═════ Data provided
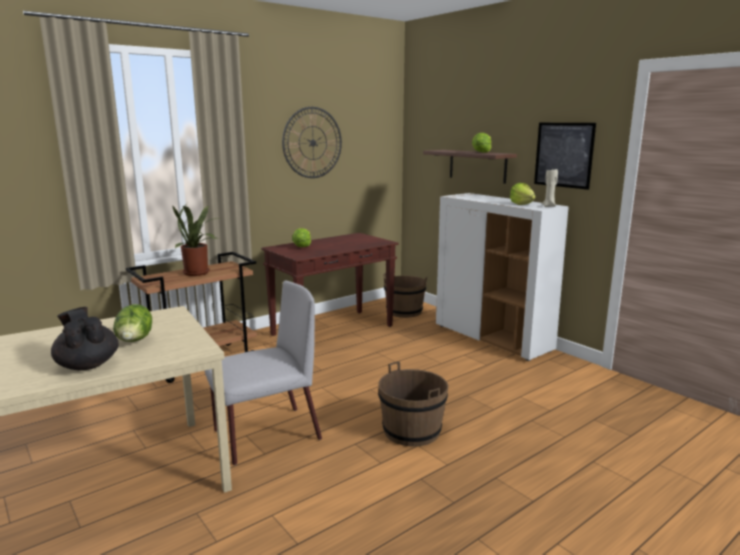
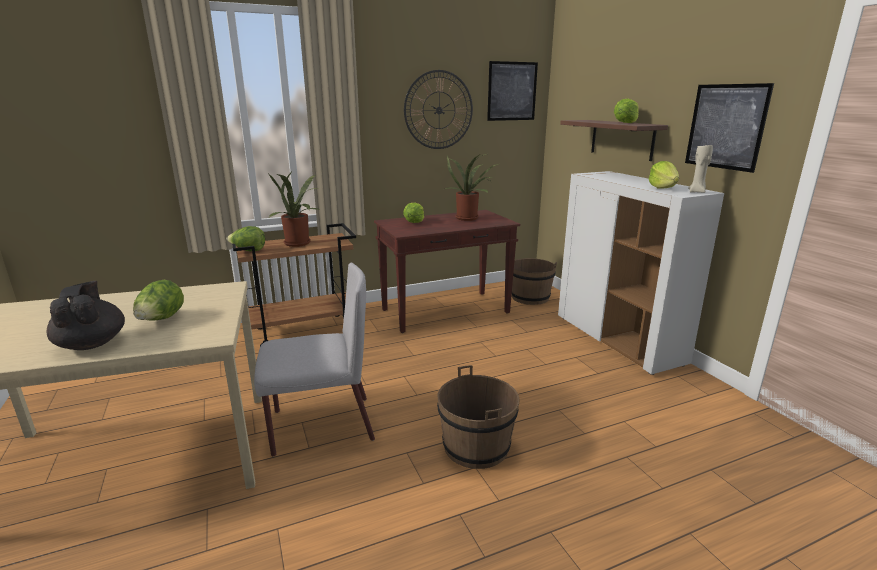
camera: 15 degrees right, 5 degrees up
none -> lettuce [227,226,265,251]
none -> potted plant [445,153,498,221]
none -> picture [487,61,538,121]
══════════
__Aim of the task__. Lines from the one containing "none -> lettuce [227,226,265,251]" through the last line of the listing are to be restated word for word; no other line may appear.

__Result of this task__.
none -> lettuce [227,226,265,251]
none -> potted plant [445,153,498,221]
none -> picture [487,61,538,121]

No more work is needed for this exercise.